Intervention de Philippe Askenazy

Réunion du 11 février 2015 à 11h30
Commission des finances, de l'économie générale et du contrôle budgétaire

Philippe Askenazy, directeur de recherches au Centre national de la recherche scientifique, CNRS, chercheur à l'école d'économie de Paris :

Non, l'Île-de-France progresse, mais moins vite : elle connaît une certaine saturation. Des effets de congestion commencent à se faire sentir.

Je connais très insuffisamment le cas de l'Alsace pour vous répondre précisément, monsieur Straumann. Il me semble néanmoins qu'il existe une certaine dynamique des aires de Strasbourg et de Mulhouse, mais une dynamique moins forte que dans certaines autres capitales régionales. Pour être attractives, sans doute les métropoles doivent-elles être suffisamment grandes. Mais beaucoup de facteurs échappent à la décision publique. Tout cela relève vraiment du choix des entreprises.

Des forces françaises ont déjà été évoquées. Il faut encore citer la démographie, puisque la croissance naît d'une part de la croissance de la productivité, et d'autre part de la croissance de la population. D'un point de vue démographique, nos perspectives sont très favorables puisque nous pouvons envisager d'avoir, à l'horizon 2040 ou 2050, une population équivalente à celle du Royaume-Uni, et supérieure à celle de l'Allemagne.

La France fait le choix de ne pas avoir de politique d'immigration active, ce qui, d'un point de vue démographique, est notre seule faiblesse : nous sommes aujourd'hui le pays le plus fermé en Europe. C'est un choix politique, dont il est possible de s'accommoder. À l'inverse, néanmoins, le Royaume-Uni est très ouvert, nettement plus accueillant : il attire ainsi de nombreuses personnes qualifiées. Aujourd'hui, dans la tranche d'âge de trente à trente-cinq ans, 15 % des personnes diplômées du supérieur au Royaume-Uni viennent d'autres pays européens ; cette proportion n'est que de 5 % en France. De nouveaux segments économiques, cela a été dit, portent aujourd'hui la croissance : il faut accompagner leur émergence par une production suffisante de diplômés. Si nous ne voulons pas d'une politique consistant à attirer des diplômés, alors nous devons en former suffisamment. On entend aujourd'hui beaucoup de discours larmoyants sur le déclin, le déclassement... C'est une erreur : nous sommes plutôt dans une situation où les entreprises continuent d'embaucher. Depuis 2008, le nombre de personnes diplômées du supérieur dans l'emploi s'est accru de 600 000 personnes ! Certes, il peut y avoir un déclassement salarial, mais les diplômés trouvent des emplois. Il y a donc une demande des entreprises, à laquelle il faut répondre. La question d'un effort en faveur de l'enseignement supérieur se pose fortement.

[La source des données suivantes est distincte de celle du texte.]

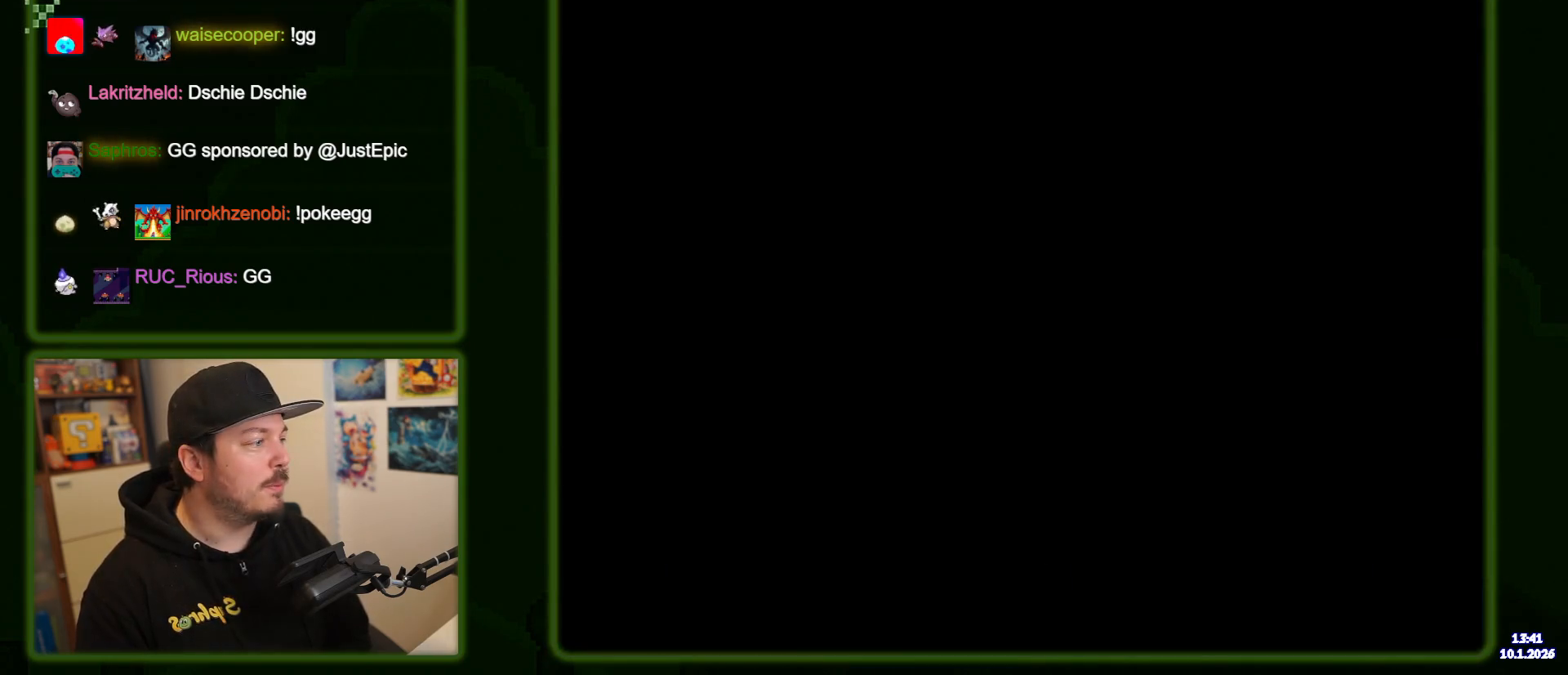
{"buttons": ["B", "Y"], "events": []}
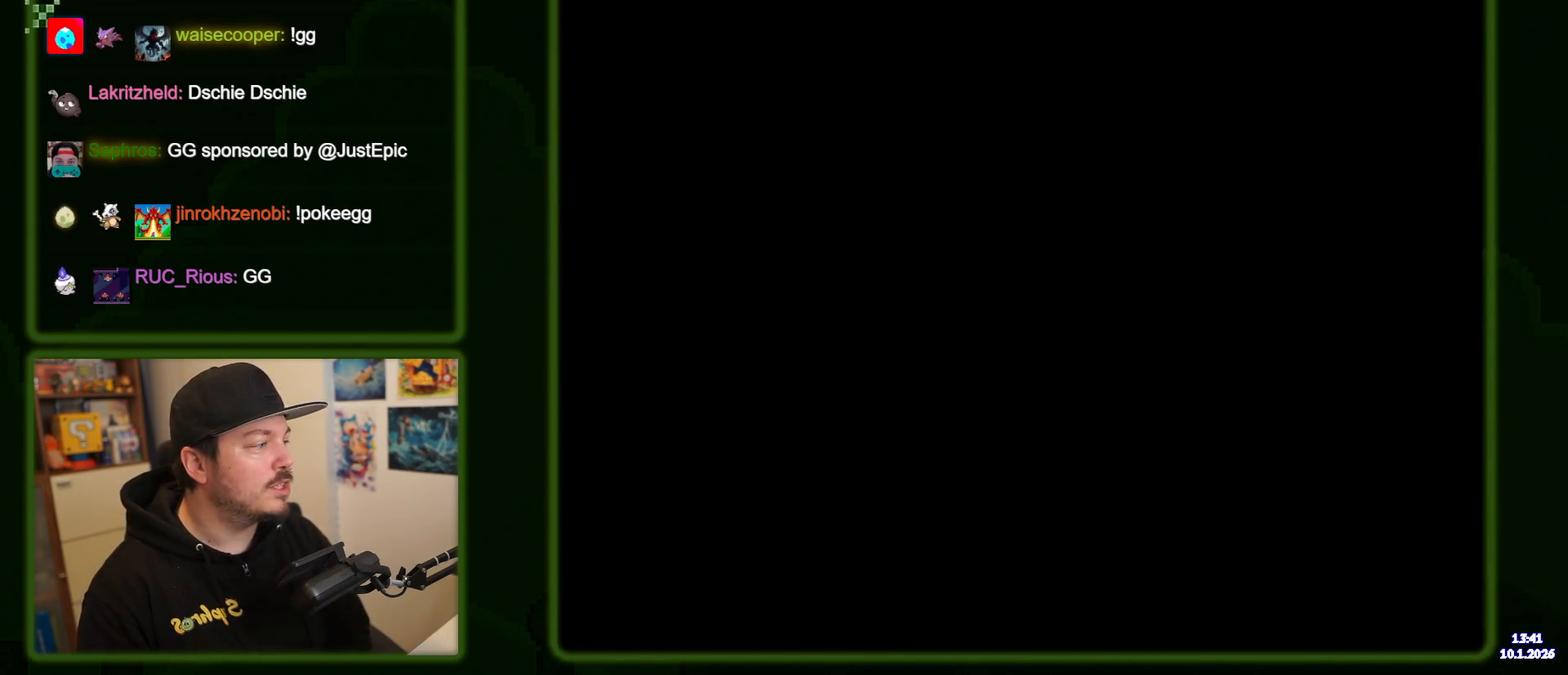
{"buttons": ["B", "Y"], "events": []}
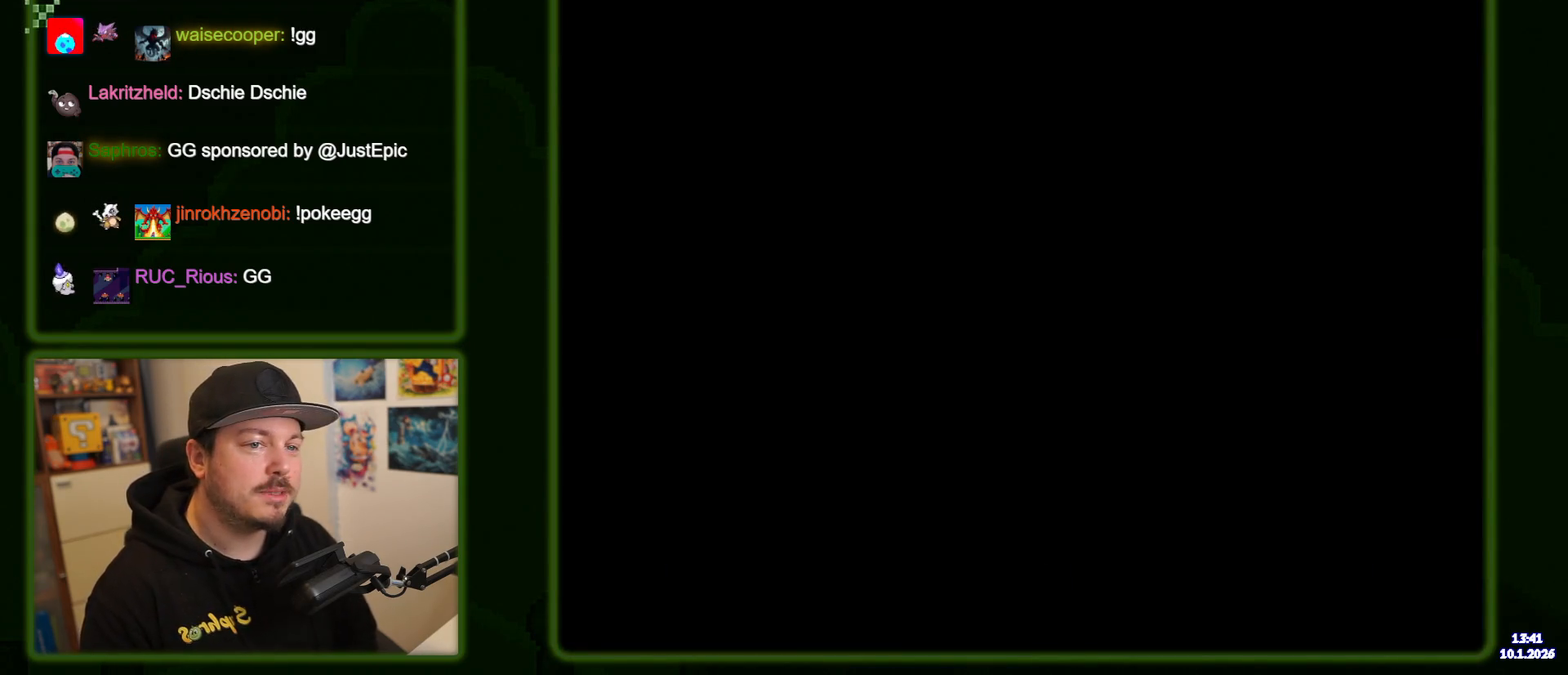
{"buttons": ["B", "Y"], "events": []}
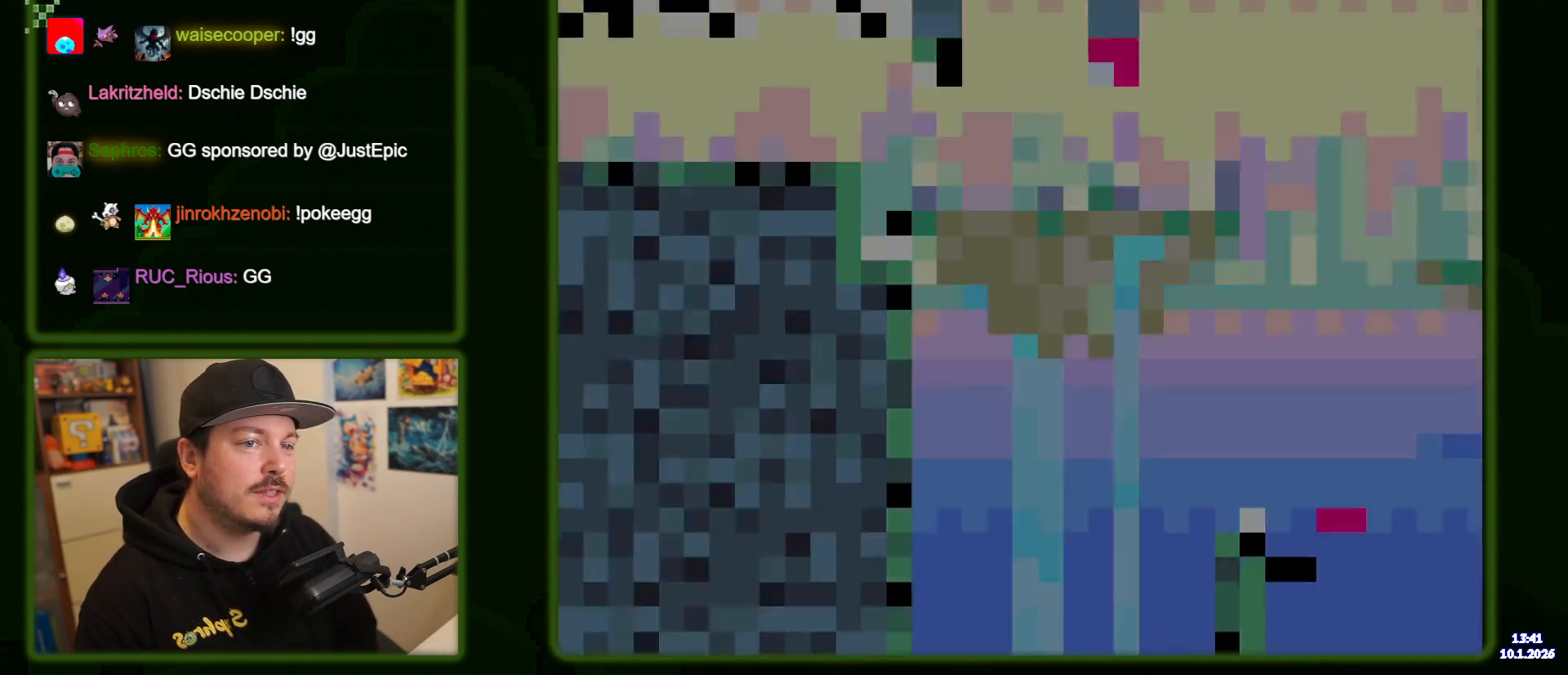
{"buttons": ["B", "Y"], "events": []}
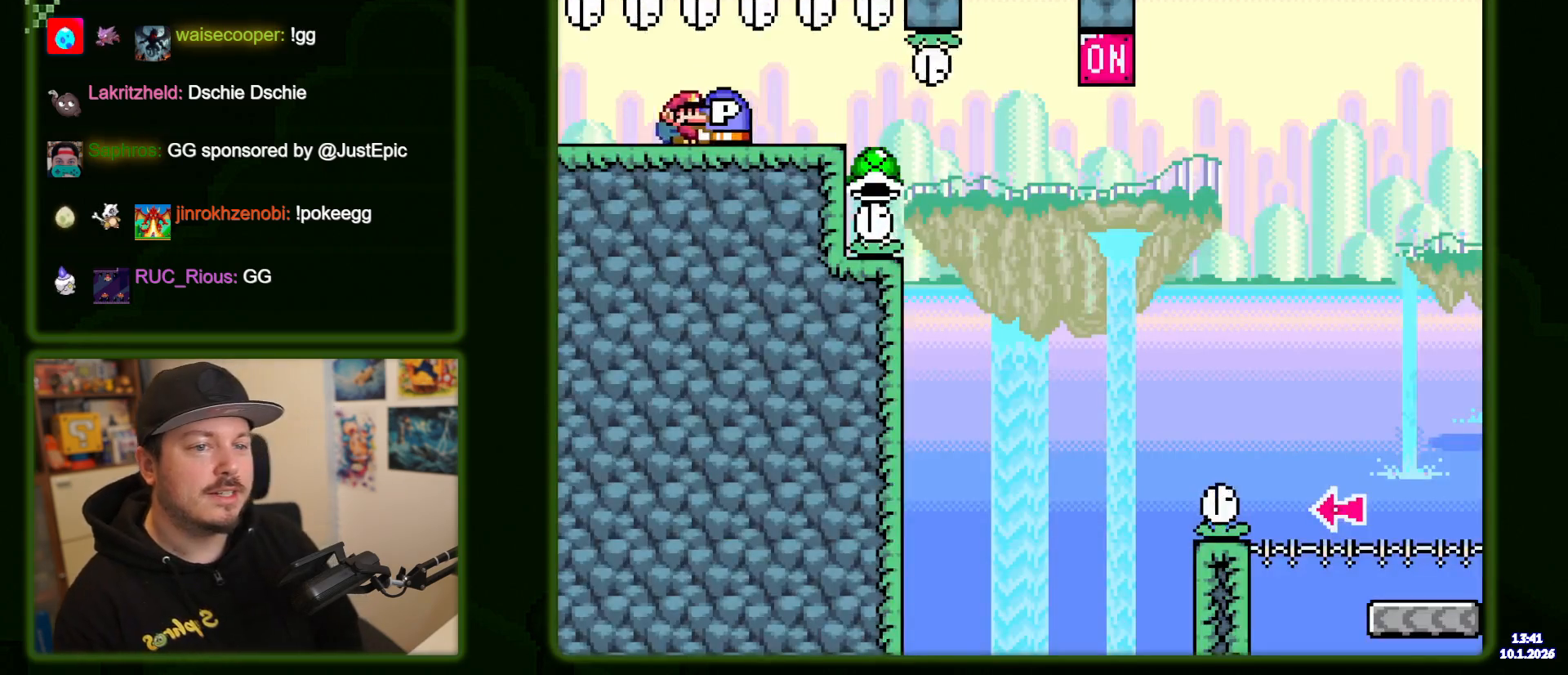
{"buttons": ["B", "Y"], "events": []}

Quant à la recherche, question connexe, il faut souligner que la rupture dans l'investissement en recherche et développement en France remonte au milieu des années quatre-vingt-dix. Nous sommes – mais nous ne sommes pas les seuls – passés à côté de la vague des technologies de l'information et de la communication. L'Allemagne, l'Autriche et certains pays scandinaves ont connu une forte progression de la recherche et développement, mais ce mouvement a suivi une politique publique de formation de docteurs en grand nombre. La France forme toujours surtout des ingénieurs.